__TEXT EXCERPT__.
The surge in mobile website activities has been unprecedented in the last couple of decades. Across multiple channels, users have shown a higher rate of participation and regular usage to explore the Internet. These rising demands for mobile websites make it crucial for businesses to focus on creating appealing, catchy, and engaging website designs with seamless UIs. Industry leaders like Google have long started supporting mobile-friendly websites by updating their ranking algorithms, indexing mobile sites, and conducting mobile-first indexing.
Mobile-friendly and responsive web designs are imperative, leading to improved user engagement, retention, and conversion rates, thereby driving business growth.
So where does mobile website testing come into play?
In today's digitally-driven age, the prevalence of mobile devices is undeniable. From smartphones of varying sizes to tablets with distinct resolutions, the plethora of devices available has led to a surge in mobile web browsing. But with this rise comes a unique challenge for developers and businesses: How can one ensure a seamless web experience on all these devices?
Offering an optimal experience on a myriad of mobile devices is no easy feat. The diversity in screen resolutions and viewport sizes amplifies this challenge, adding multiple layers of complexity to the mobile website testing process. It isn't just about ensuring that a website is 'mobile-friendly' anymore. It's about ensuring that the website delivers a consistent and quality user experience, regardless of the device it's accessed from.
Different devices interpret and render web content in varying ways. What looks impeccable on one device might appear disjointed or misaligned on another. It's these nuances that make mobile website testing not just essential but imperative.
Why do businesses need to focus on mobile website testing?
For businesses striving to make an impact, ensuring their websites function flawlessly on mobile devices isn't just a luxury – it's a necessity. Here's why mobile website testing should be at the forefront of any business strategy:
- Ubiquity of mobile devices: With the vast majority of the global population now owning smartphones, mobile browsing has overtaken desktop browsing in terms of volume. Businesses can't afford to ignore this massive user base.
- User experience matters: A site that isn't optimized for mobile can deter potential customers. Slow loading times, misaligned content, or unresponsive designs can lead to user frustration, impacting brand perception and customer loyalty.
- SEO implications: Search engines, like Google, prioritize mobile-friendly websites in their rankings. A site that isn't mobile-optimized can suffer in search engine results, limiting its visibility and reach.
- Diverse device landscape: The mobile world isn't homogeneous. With a multitude of devices, operating systems, screen sizes, and resolutions, what works perfectly on one device might be broken on another. Regular testing ensures consistency across all devices.
- Rapid technological evolution: The pace at which mobile technology evolves means new devices, browsers, and operating systems are continuously entering the market. Regular mobile testing ensures that businesses remain ahead of the curve, offering a seamless experience regardless of the device's age or specifications.
- Higher conversion rates: A mobile-optimized website that provides a seamless experience can drive higher engagement, leading to increased conversion rates. Whether it's signing up for a newsletter, making a purchase, or filling out a contact form, users are more likely to take action on a site that works flawlessly.
- Adaptability to mobile-first features: Mobile devices offer functionalities like geolocation, orientation, and touch that aren't typically available on desktops. Testing ensures businesses can harness these features effectively, offering enriched user experiences.

__DATA RECORDS__.
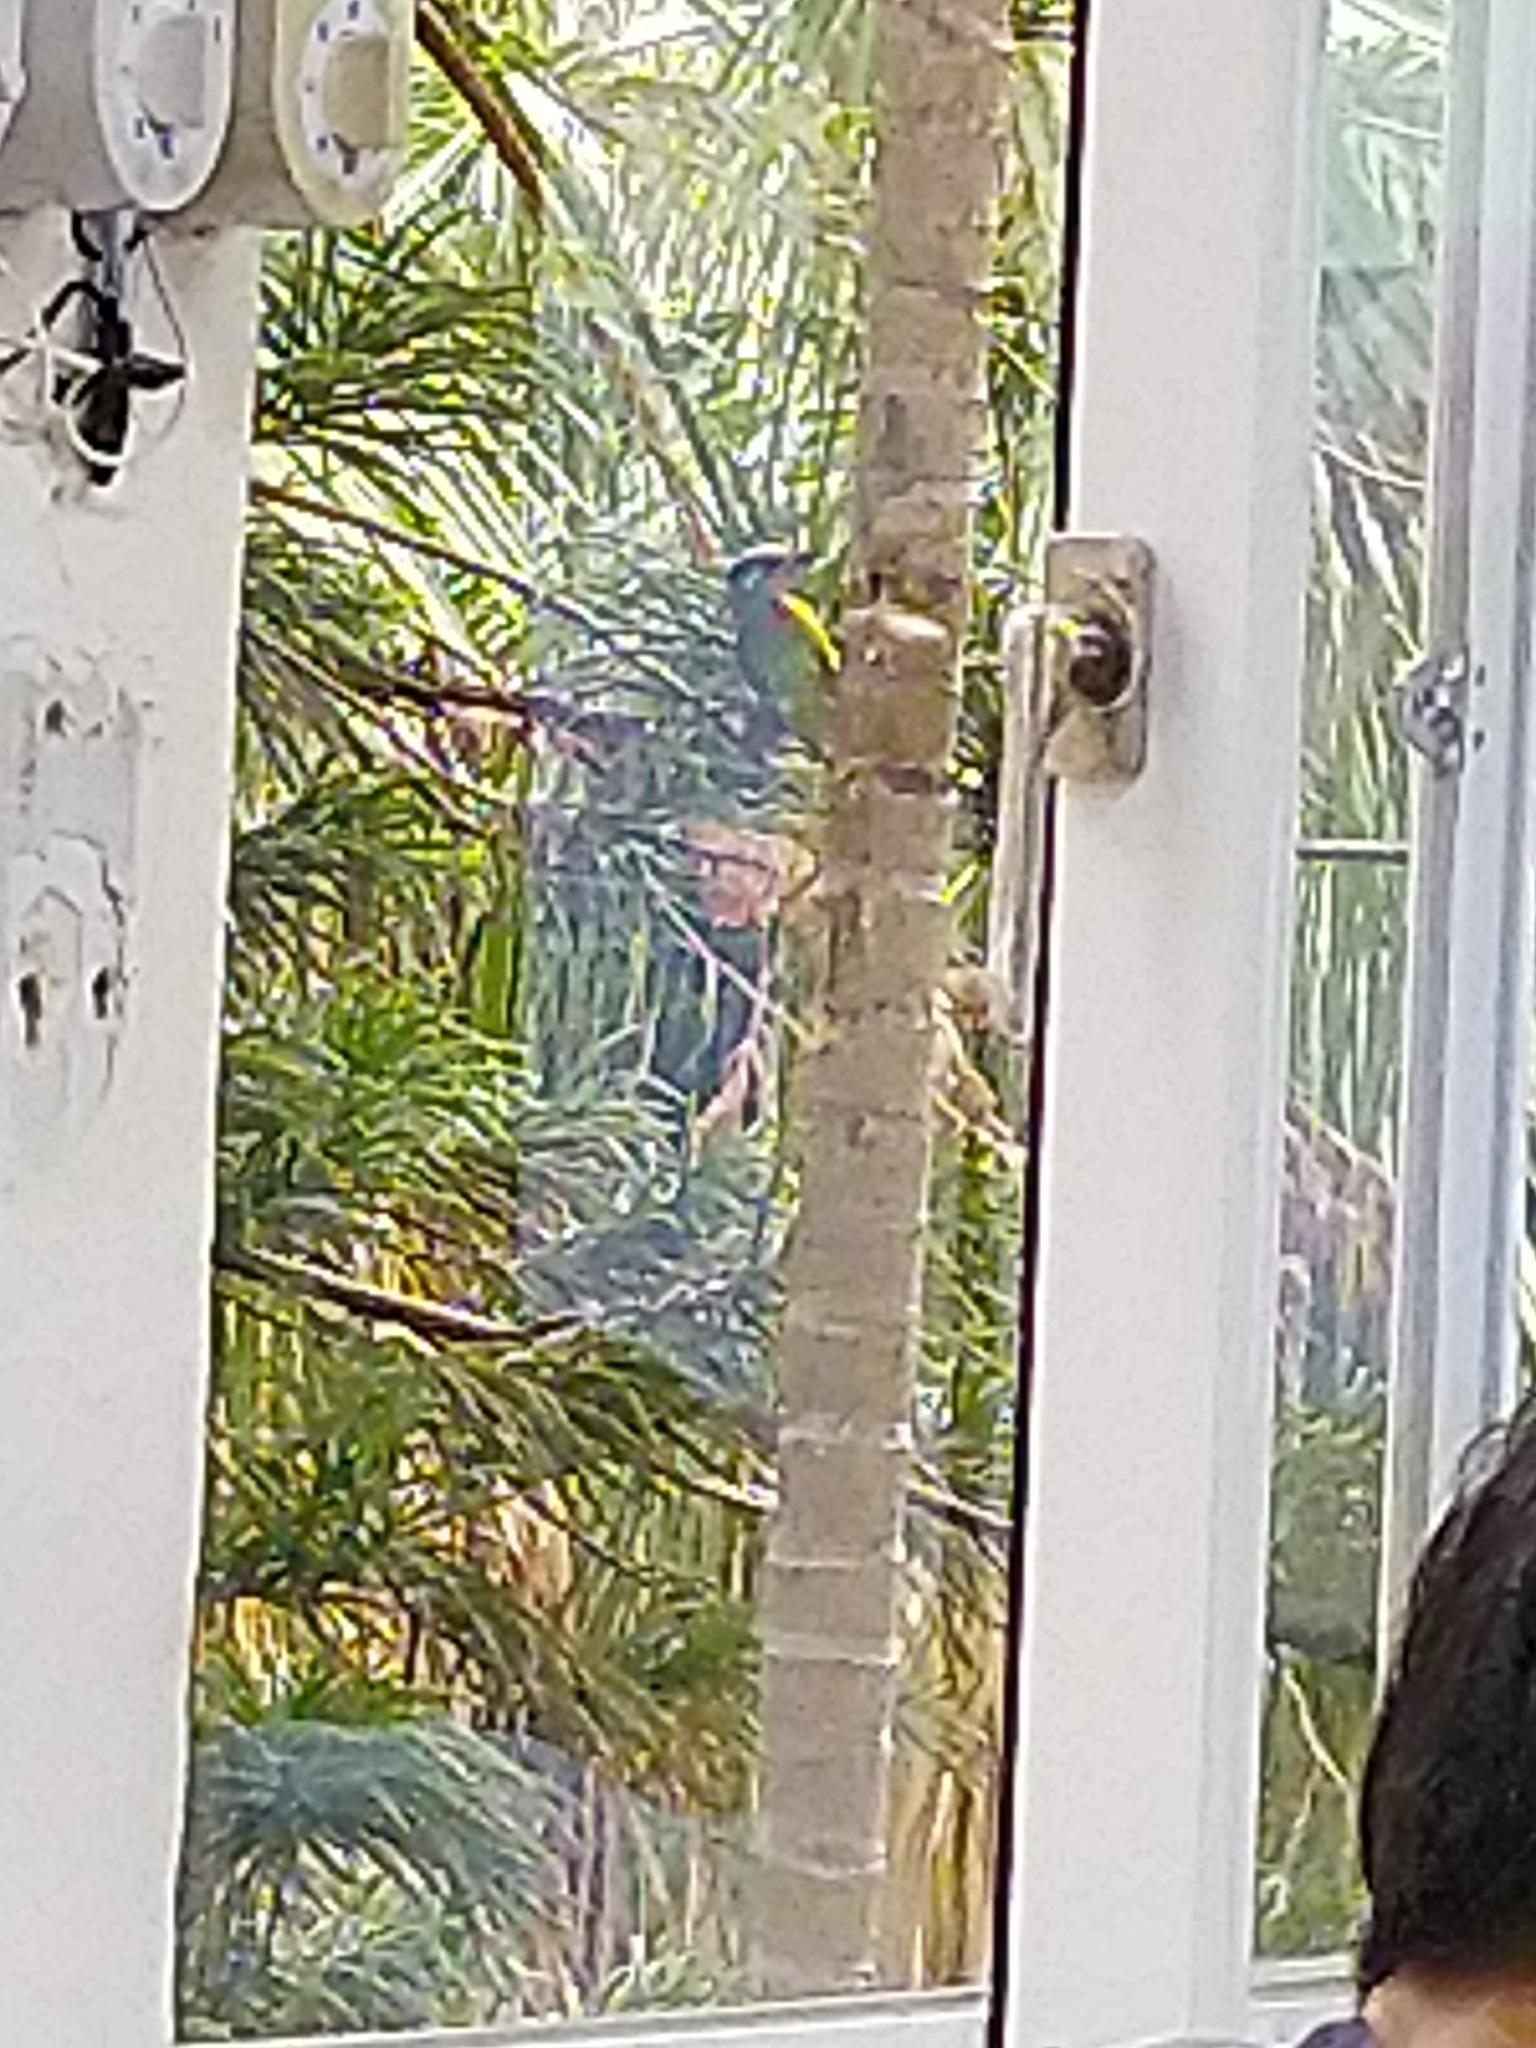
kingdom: Animalia
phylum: Chordata
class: Aves
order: Piciformes
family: Megalaimidae
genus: Psilopogon
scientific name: Psilopogon nuchalis
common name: Taiwan barbet
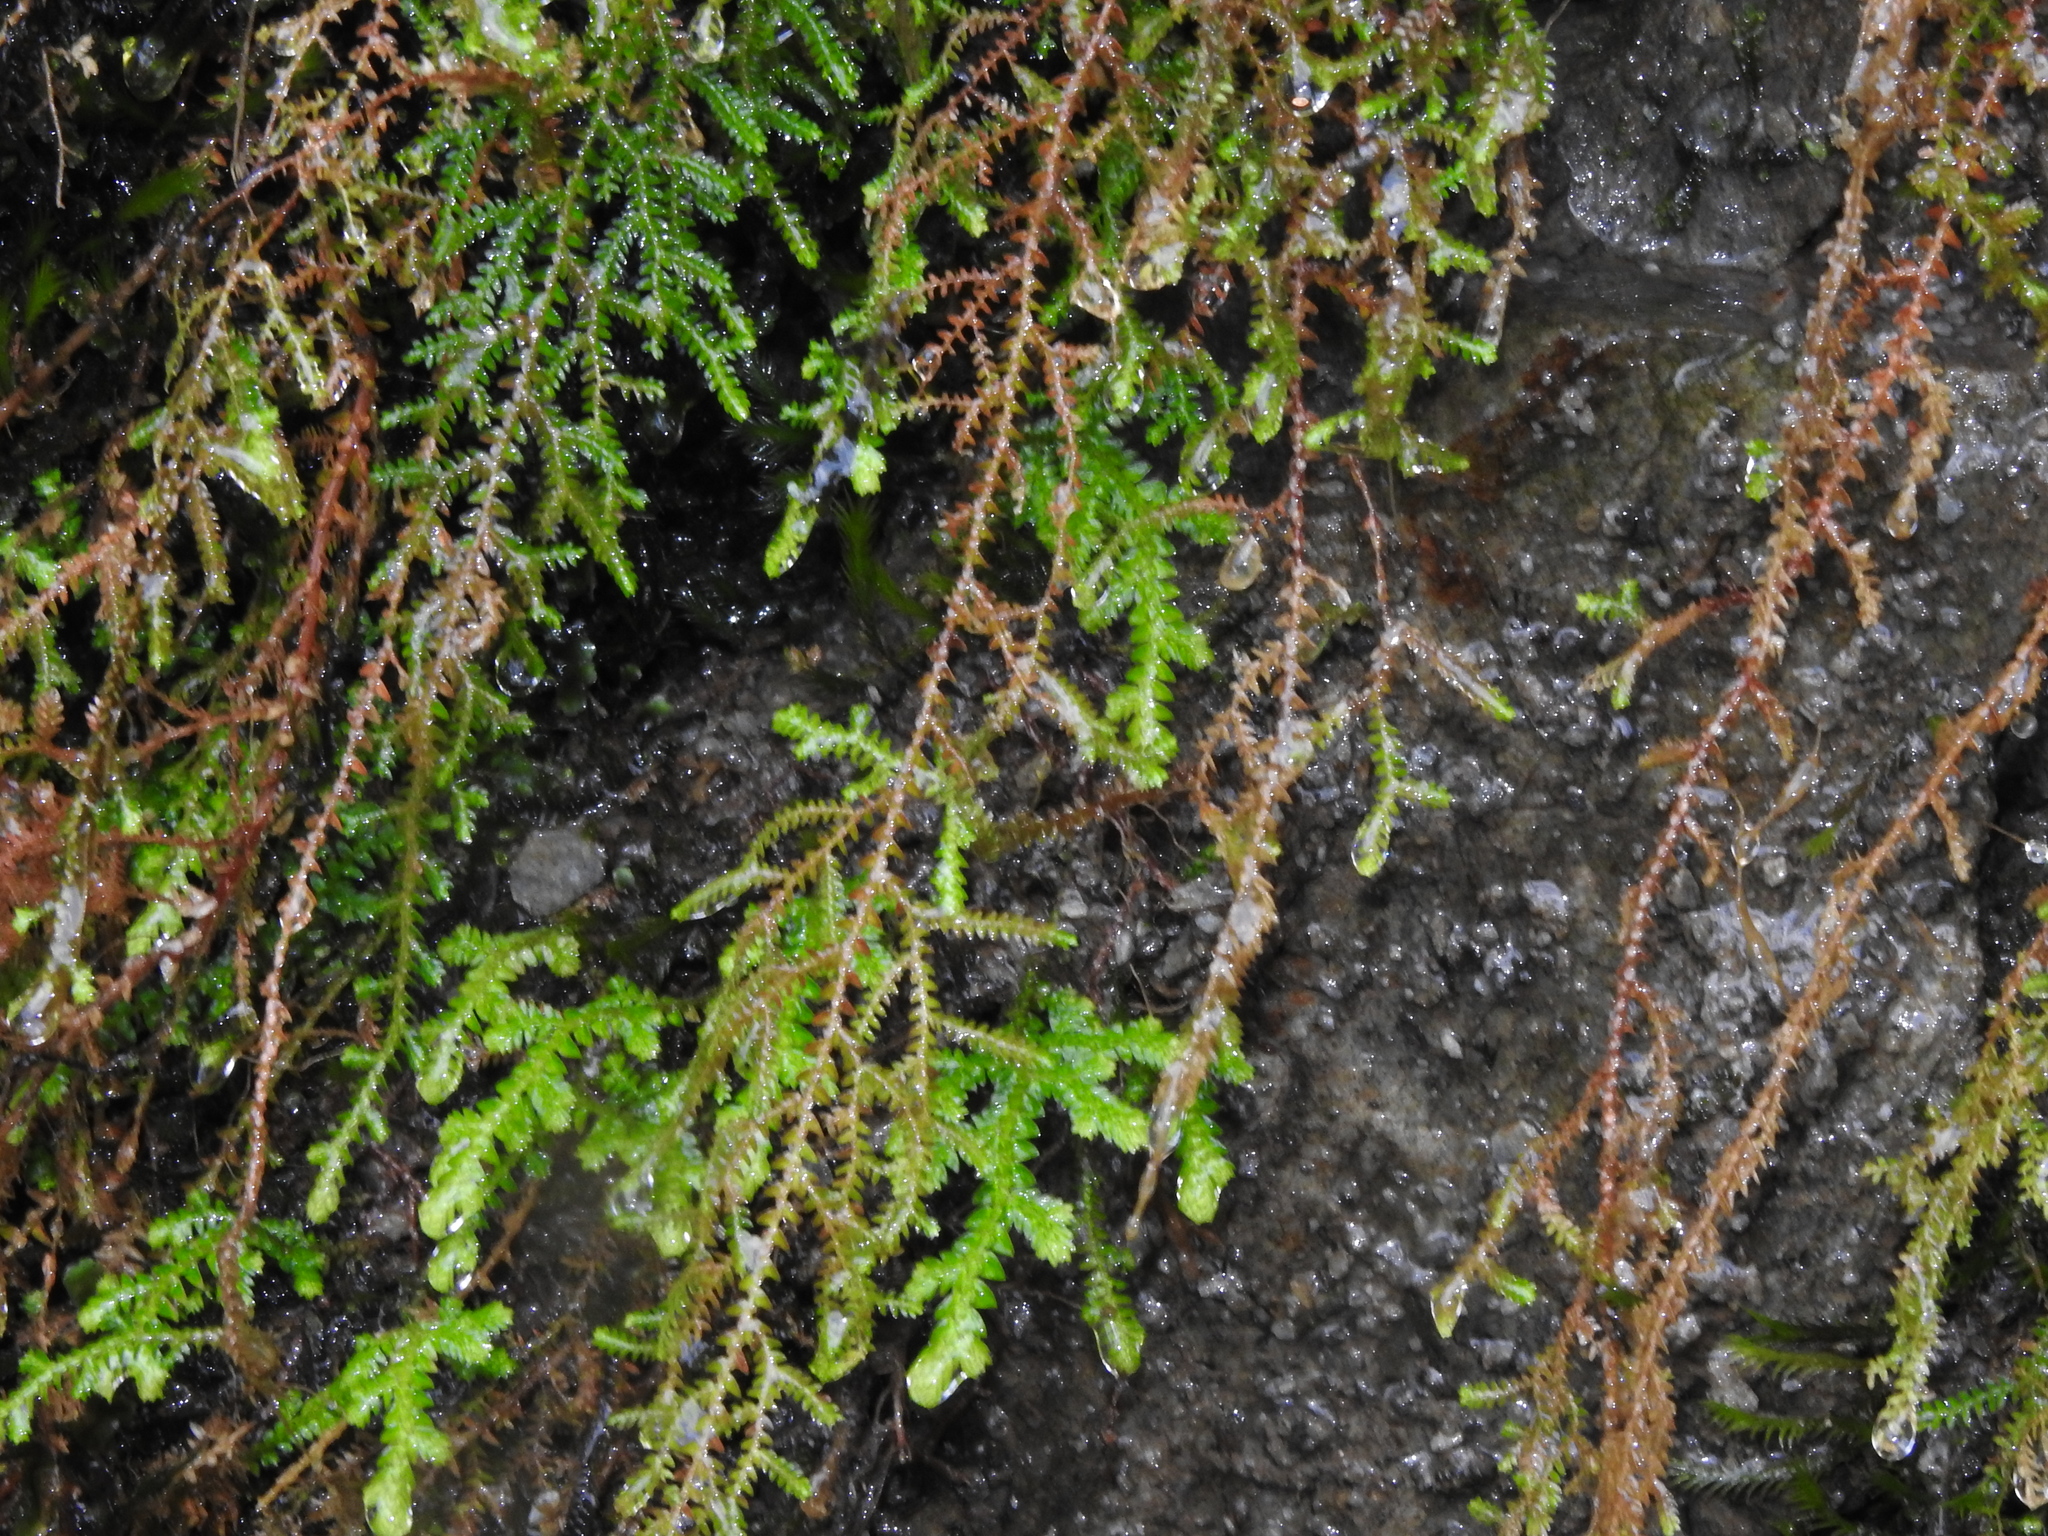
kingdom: Plantae
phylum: Tracheophyta
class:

__TASK PROMPT__. Change "frustration" to "annoyance" in the text on mobile website testing, and give the passage again from "- User experience" to "across all devices.". The material isn't needed for this work.

__COMPLETED TASK__.
- User experience matters: A site that isn't optimized for mobile can deter potential customers. Slow loading times, misaligned content, or unresponsive designs can lead to user annoyance, impacting brand perception and customer loyalty.
- SEO implications: Search engines, like Google, prioritize mobile-friendly websites in their rankings. A site that isn't mobile-optimized can suffer in search engine results, limiting its visibility and reach.
- Diverse device landscape: The mobile world isn't homogeneous. With a multitude of devices, operating systems, screen sizes, and resolutions, what works perfectly on one device might be broken on another. Regular testing ensures consistency across all devices.